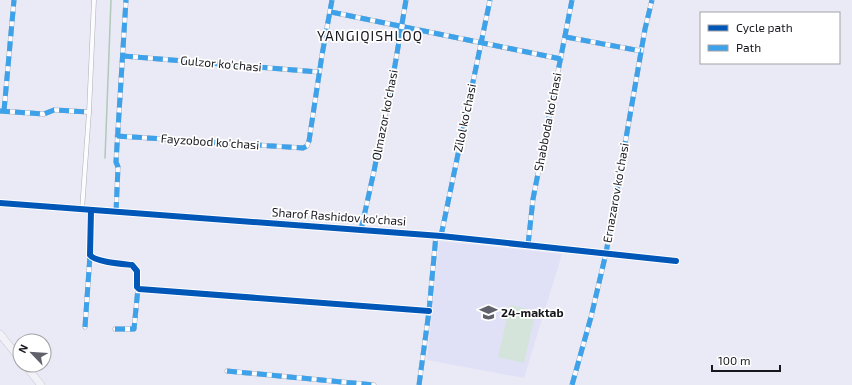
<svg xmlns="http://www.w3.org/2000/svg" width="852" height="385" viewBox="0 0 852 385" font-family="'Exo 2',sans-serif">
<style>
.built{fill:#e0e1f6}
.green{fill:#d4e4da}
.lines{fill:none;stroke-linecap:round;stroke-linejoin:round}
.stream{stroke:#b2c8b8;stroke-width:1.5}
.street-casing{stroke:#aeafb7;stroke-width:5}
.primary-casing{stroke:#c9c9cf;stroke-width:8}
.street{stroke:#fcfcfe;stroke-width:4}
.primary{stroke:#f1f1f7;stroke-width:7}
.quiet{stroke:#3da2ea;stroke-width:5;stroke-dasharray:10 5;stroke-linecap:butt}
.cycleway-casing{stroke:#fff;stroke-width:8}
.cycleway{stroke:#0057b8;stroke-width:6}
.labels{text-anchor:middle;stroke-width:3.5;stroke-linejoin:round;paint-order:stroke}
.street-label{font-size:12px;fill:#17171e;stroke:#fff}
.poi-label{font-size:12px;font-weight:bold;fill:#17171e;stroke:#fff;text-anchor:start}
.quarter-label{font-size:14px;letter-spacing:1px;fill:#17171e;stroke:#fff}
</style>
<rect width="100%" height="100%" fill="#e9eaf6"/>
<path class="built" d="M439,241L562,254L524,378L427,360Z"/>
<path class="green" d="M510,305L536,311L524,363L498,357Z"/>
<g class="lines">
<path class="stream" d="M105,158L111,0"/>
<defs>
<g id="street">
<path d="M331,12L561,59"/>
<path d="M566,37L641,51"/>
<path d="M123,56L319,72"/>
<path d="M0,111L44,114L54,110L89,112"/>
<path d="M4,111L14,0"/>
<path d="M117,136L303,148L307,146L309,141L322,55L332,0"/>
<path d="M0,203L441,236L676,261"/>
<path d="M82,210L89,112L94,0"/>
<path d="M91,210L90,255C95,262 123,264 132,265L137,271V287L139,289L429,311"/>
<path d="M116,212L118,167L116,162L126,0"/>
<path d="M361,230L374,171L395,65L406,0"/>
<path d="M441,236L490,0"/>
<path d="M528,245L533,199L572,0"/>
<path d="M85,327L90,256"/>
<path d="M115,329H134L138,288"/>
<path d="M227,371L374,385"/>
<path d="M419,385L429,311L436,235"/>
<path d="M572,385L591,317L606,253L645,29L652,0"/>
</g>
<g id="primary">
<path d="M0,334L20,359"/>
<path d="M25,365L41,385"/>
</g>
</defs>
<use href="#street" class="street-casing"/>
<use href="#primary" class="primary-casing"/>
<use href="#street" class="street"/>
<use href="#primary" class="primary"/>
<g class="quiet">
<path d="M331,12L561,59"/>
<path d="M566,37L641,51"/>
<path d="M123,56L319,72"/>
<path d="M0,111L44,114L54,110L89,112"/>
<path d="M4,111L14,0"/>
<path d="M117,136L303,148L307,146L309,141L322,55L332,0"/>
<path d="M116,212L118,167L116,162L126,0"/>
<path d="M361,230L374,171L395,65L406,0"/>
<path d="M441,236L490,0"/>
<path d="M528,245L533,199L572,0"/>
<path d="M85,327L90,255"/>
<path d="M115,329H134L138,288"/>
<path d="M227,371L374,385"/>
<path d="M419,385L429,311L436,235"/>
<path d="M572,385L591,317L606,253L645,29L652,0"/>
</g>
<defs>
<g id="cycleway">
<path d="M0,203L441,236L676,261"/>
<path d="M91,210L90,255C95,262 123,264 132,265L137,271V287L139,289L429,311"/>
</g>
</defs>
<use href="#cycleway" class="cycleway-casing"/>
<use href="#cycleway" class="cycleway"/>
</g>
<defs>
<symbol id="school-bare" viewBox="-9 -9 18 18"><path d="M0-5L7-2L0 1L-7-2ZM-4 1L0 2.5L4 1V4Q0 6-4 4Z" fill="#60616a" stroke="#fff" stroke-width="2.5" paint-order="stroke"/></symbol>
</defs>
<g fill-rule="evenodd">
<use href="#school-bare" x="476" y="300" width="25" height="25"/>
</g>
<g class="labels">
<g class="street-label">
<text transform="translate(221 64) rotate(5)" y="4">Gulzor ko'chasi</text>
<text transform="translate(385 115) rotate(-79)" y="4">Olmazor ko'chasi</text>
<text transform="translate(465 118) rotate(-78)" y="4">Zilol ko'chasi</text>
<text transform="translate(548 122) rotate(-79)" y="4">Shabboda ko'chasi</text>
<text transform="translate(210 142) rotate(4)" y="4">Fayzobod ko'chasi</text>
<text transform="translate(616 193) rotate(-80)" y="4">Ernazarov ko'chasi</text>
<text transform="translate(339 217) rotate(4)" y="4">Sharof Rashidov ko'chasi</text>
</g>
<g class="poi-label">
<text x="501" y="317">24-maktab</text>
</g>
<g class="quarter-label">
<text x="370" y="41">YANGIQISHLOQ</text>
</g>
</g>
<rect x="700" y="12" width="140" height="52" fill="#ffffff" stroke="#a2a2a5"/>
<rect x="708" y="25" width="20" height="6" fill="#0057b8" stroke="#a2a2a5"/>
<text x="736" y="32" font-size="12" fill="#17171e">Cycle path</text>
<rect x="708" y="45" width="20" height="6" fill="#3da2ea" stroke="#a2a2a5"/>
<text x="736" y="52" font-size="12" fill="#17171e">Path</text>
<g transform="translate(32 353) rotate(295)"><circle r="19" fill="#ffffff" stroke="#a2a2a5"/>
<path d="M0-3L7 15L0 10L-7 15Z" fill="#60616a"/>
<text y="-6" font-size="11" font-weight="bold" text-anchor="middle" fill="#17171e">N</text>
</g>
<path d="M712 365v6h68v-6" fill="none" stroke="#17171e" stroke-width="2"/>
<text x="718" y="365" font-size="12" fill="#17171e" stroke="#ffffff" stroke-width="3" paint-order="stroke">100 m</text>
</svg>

========================================================================

__What the task requires__.
Scan the data above for the string "lines". Copy every line in which it appears.

__Output for this task__.
.lines{fill:none;stroke-linecap:round;stroke-linejoin:round}
<g class="lines">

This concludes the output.